This is one of those days that I know will redefine one.
The last few days have been sorta crazy. I don’t mean crazy as in, “Oh, wow. Wild stuff going on; better get goin’ on this.” No, it’s more like, “I’m totally losing it; I should see about getting checked into the facility.” As in, I’m really on my last good thread, and if it’s cut, I’ve got serious stuff to deal with in a major way.
Last night I tried writing. My heart didn’t feel as if it were in it. I did my best, but these things that are happening, it’s eating me alive. Maybe I’ll get more done later, because even when I’m feeling as if I’m going to have a heart attack at any moment, I need to do something towards my craft.
For if I don’t have my craft, then I have nothing. There is nothing else waiting for me. Give up my writing, and I might as well start looking for a nice place to rest for the last time.
I know that sounds extreme, but there really isn’t anything else at this point. The Undisclosed Location has become less of a place to crash between trips to the job site, and more of a prison of them mind. At this moment, I’m not there, I’m at The Real Home, though a return to TUL is likely tonight. Maybe. Possibly. It all depends on what transpires during this morning.
There are things to do today. I’m dealing with things the best I can. I’ve got support on this end, and I’ve been getting support from other people as well. I’m not completely alone at this point–which is something that I do feel when I’m at The Undisclosed Location. It’s nothing but alone there. It’s the feeling of nothingness, of being isolated from everything but the local Wal Mart down the street, that’s one of the things putting a lot of strain upon me. It’s helped to be a great writing local, but it’s not helping with anything else.

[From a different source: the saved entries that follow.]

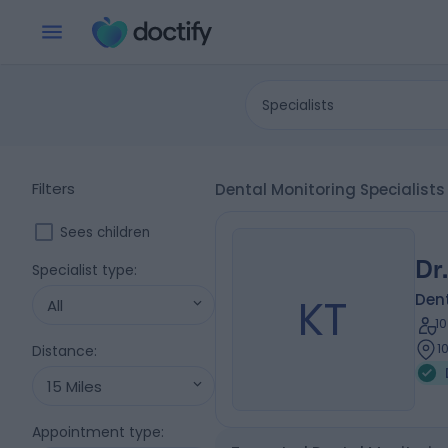
Specialists
Filters
Dental Monitoring Specialis
Sees children
Dr
Specialist type
:
KT
Dent
All
1
1
Distance
:
15 Miles
Appointment type
:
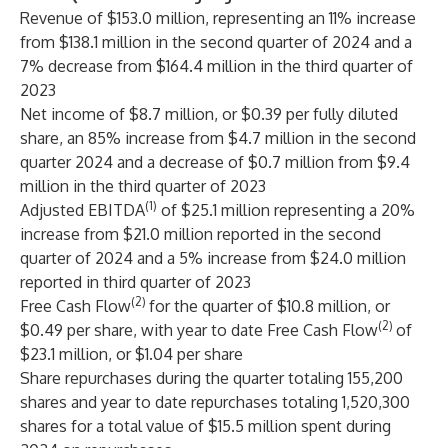
Revenue of $153.0 million, representing an 11% increase
from $138.1 million in the second quarter of 2024 and a
7% decrease from $164.4 million in the third quarter of
2023
Net income of $8.7 million, or $0.39 per fully diluted
share, an 85% increase from $4.7 million in the second
quarter 2024 and a decrease of $0.7 million from $9.4
million in the third quarter of 2023
(1)
Adjusted EBITDA
of $25.1 million representing a 20%
increase from $21.0 million reported in the second
quarter of 2024 and a 5% increase from $24.0 million
reported in third quarter of 2023
(2)
Free Cash Flow
for the quarter of $10.8 million, or
(2)
$0.49 per share, with year to date Free Cash Flow
of
$23.1 million, or $1.04 per share
Share repurchases during the quarter totaling 155,200
shares and year to date repurchases totaling 1,520,300
shares for a total value of $15.5 million spent during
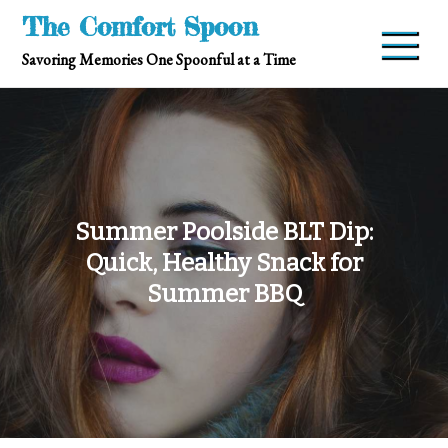
Skip
The Comfort Spoon
to
Savoring Memories One Spoonful at a Time
content
Summer Poolside BLT Dip:
Quick, Healthy Snack for
Summer BBQ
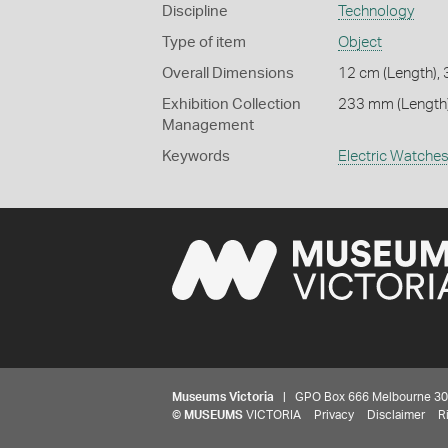
Discipline
Technology
Type of item
Object
Overall Dimensions
12 cm (Length), 
Exhibition Collection
233 mm (Length)
Management
Keywords
Electric Watche
Museums Victoria
| GPO Box 666 Melbourne 3001,
©
MUSEUMS
VICTORIA
Privacy
Disclaimer
R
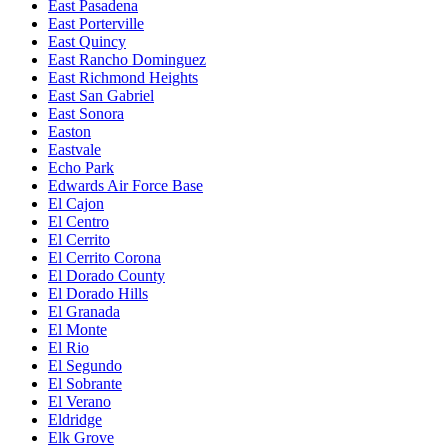
East Pasadena
East Porterville
East Quincy
East Rancho Dominguez
East Richmond Heights
East San Gabriel
East Sonora
Easton
Eastvale
Echo Park
Edwards Air Force Base
El Cajon
El Centro
El Cerrito
El Cerrito Corona
El Dorado County
El Dorado Hills
El Granada
El Monte
El Rio
El Segundo
El Sobrante
El Verano
Eldridge
Elk Grove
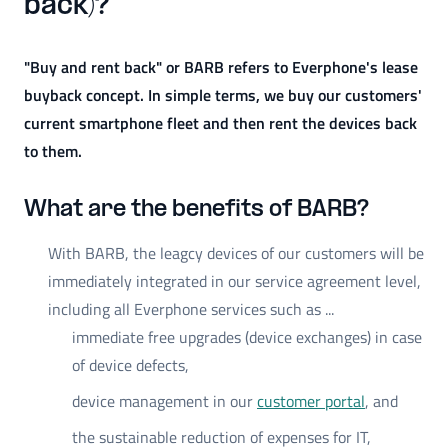
back)?
"Buy and rent back" or BARB refers to Everphone's lease
buyback concept. In simple terms, we buy our customers'
current smartphone fleet and then rent the devices back
to them.
What are the benefits of BARB?
With BARB, the leagcy devices of our customers will be
immediately integrated in our service agreement level,
including all Everphone services such as ...
immediate free upgrades (device exchanges) in case
of device defects,
device management in our
customer portal
, and
the sustainable reduction of expenses for IT,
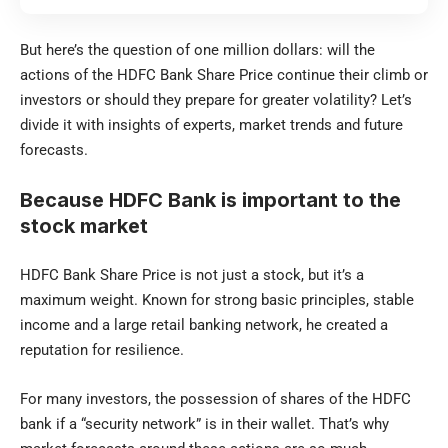
But here’s the question of one million dollars: will the
actions of the HDFC Bank Share Price continue their climb or
investors or should they prepare for greater volatility? Let’s
divide it with insights of experts, market trends and future
forecasts.
Because HDFC Bank is important to the
stock market
HDFC Bank Share Price is not just a stock, but it’s a
maximum weight. Known for strong basic principles, stable
income and a large retail banking network, he created a
reputation for resilience.
For many investors, the possession of shares of the HDFC
bank if a “security network” is in their wallet. That’s why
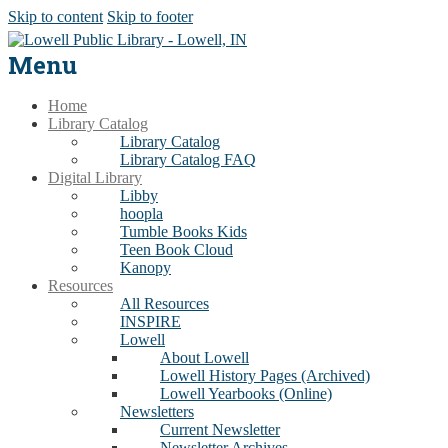
Skip to content
Skip to footer
Menu
Home
Library Catalog
Library Catalog
Library Catalog FAQ
Digital Library
Libby
hoopla
Tumble Books Kids
Teen Book Cloud
Kanopy
Resources
All Resources
INSPIRE
Lowell
About Lowell
Lowell History Pages (Archived)
Lowell Yearbooks (Online)
Newsletters
Current Newsletter
Newsletter Archives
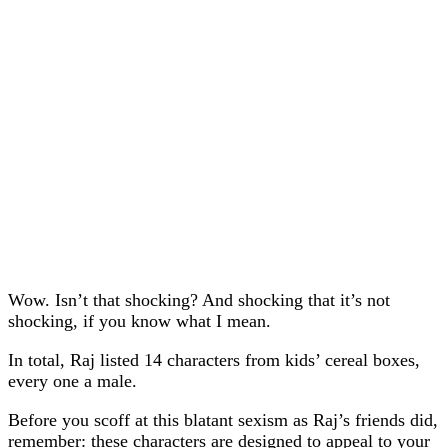
Wow. Isn’t that shocking? And shocking that it’s not
shocking, if you know what I mean.
In total, Raj listed 14 characters from kids’ cereal boxes,
every one a male.
Before you scoff at this blatant sexism as Raj’s friends did,
remember: these characters are designed to appeal to your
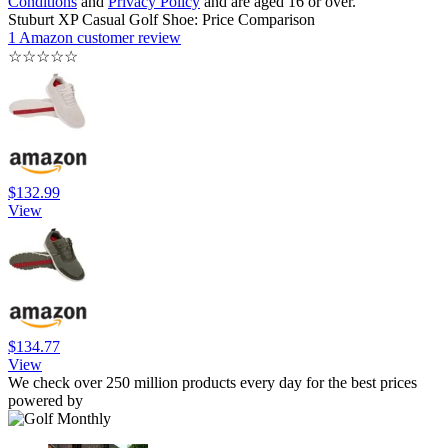
Conditions
and
Privacy Policy
and are aged 16 or over.
Stuburt XP Casual Golf Shoe: Price Comparison
1 Amazon customer review
☆
☆
☆
☆
☆
$132.99
View
$134.77
View
We check over 250 million products every day for the best prices
powered by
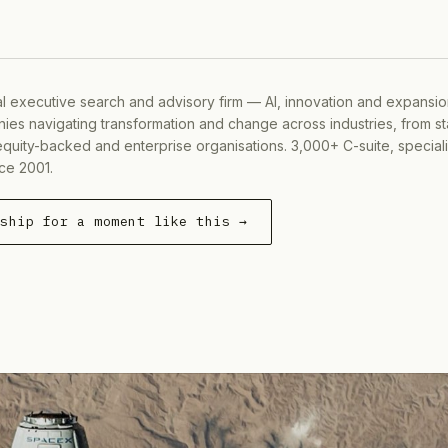
al executive search and advisory firm — AI, innovation and expansi
ies navigating transformation and change across industries, from s
equity-backed and enterprise organisations. 3,000+ C-suite, special
ce 2001.
rship for a moment like this →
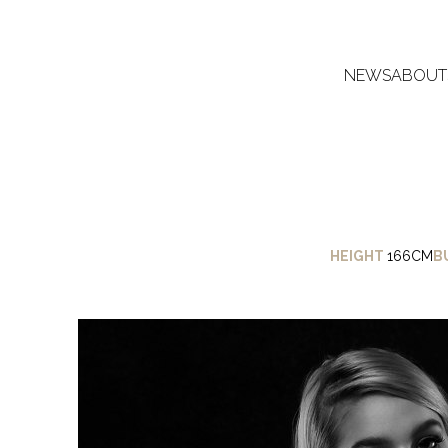
NEWS
ABOUT
HEIGHT
166CM
B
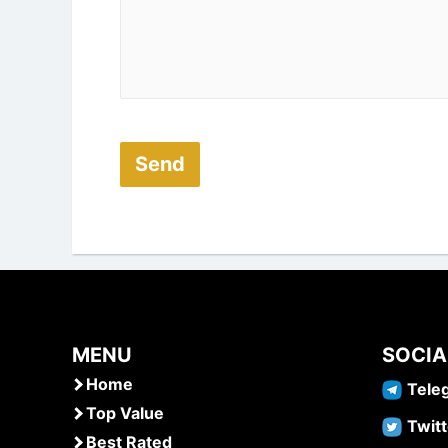
MENU
SOCIA
Home
Tele
Top Value
Twitt
Best Rated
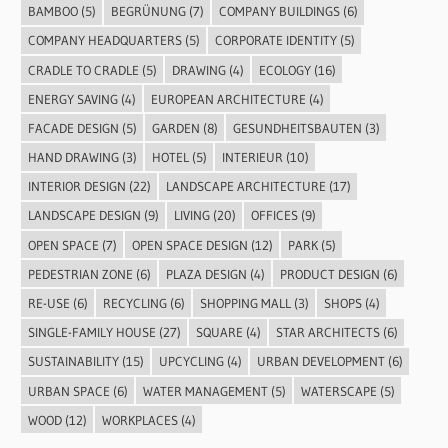
BAMBOO
(5)
BEGRÜNUNG
(7)
COMPANY BUILDINGS
(6)
COMPANY HEADQUARTERS
(5)
CORPORATE IDENTITY
(5)
CRADLE TO CRADLE
(5)
DRAWING
(4)
ECOLOGY
(16)
ENERGY SAVING
(4)
EUROPEAN ARCHITECTURE
(4)
FACADE DESIGN
(5)
GARDEN
(8)
GESUNDHEITSBAUTEN
(3)
HAND DRAWING
(3)
HOTEL
(5)
INTERIEUR
(10)
INTERIOR DESIGN
(22)
LANDSCAPE ARCHITECTURE
(17)
LANDSCAPE DESIGN
(9)
LIVING
(20)
OFFICES
(9)
OPEN SPACE
(7)
OPEN SPACE DESIGN
(12)
PARK
(5)
PEDESTRIAN ZONE
(6)
PLAZA DESIGN
(4)
PRODUCT DESIGN
(6)
RE-USE
(6)
RECYCLING
(6)
SHOPPING MALL
(3)
SHOPS
(4)
SINGLE-FAMILY HOUSE
(27)
SQUARE
(4)
STAR ARCHITECTS
(6)
SUSTAINABILITY
(15)
UPCYCLING
(4)
URBAN DEVELOPMENT
(6)
URBAN SPACE
(6)
WATER MANAGEMENT
(5)
WATERSCAPE
(5)
WOOD
(12)
WORKPLACES
(4)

So many things to deal with: the job, loneliness, isolation, fear, the feeling that I’m screwing up everything . . . oh, and one other thing. Something that’s really defining me at the moment. But nothing I’m ready to speak of yet. That time is coming, but it’s not yet. Just like all the events that are surrounding this little episode, I have to leave it for another place and time.
I have to conclude that one of the reasons this current work in progress is taking so long is because I’ve got entirely too much shit on my mind. My plate is full, and I can’t seem to clear it these days. There is more calling for my attention, and I don’t have the means to fit it in right now.
Bouncing off the walls, I am. It’s not quite gotten to where I feel like I’m about to do something totally stupid, but it’s feeling very close. Objects in the rear view mirror are always closer than they appear, and this one has been tailgating me for a few weeks.
Okay, I’m off. Even with everything swirling about my head like mad, I can still write. At least I write here.
See? Everything’s okay. Really. It is.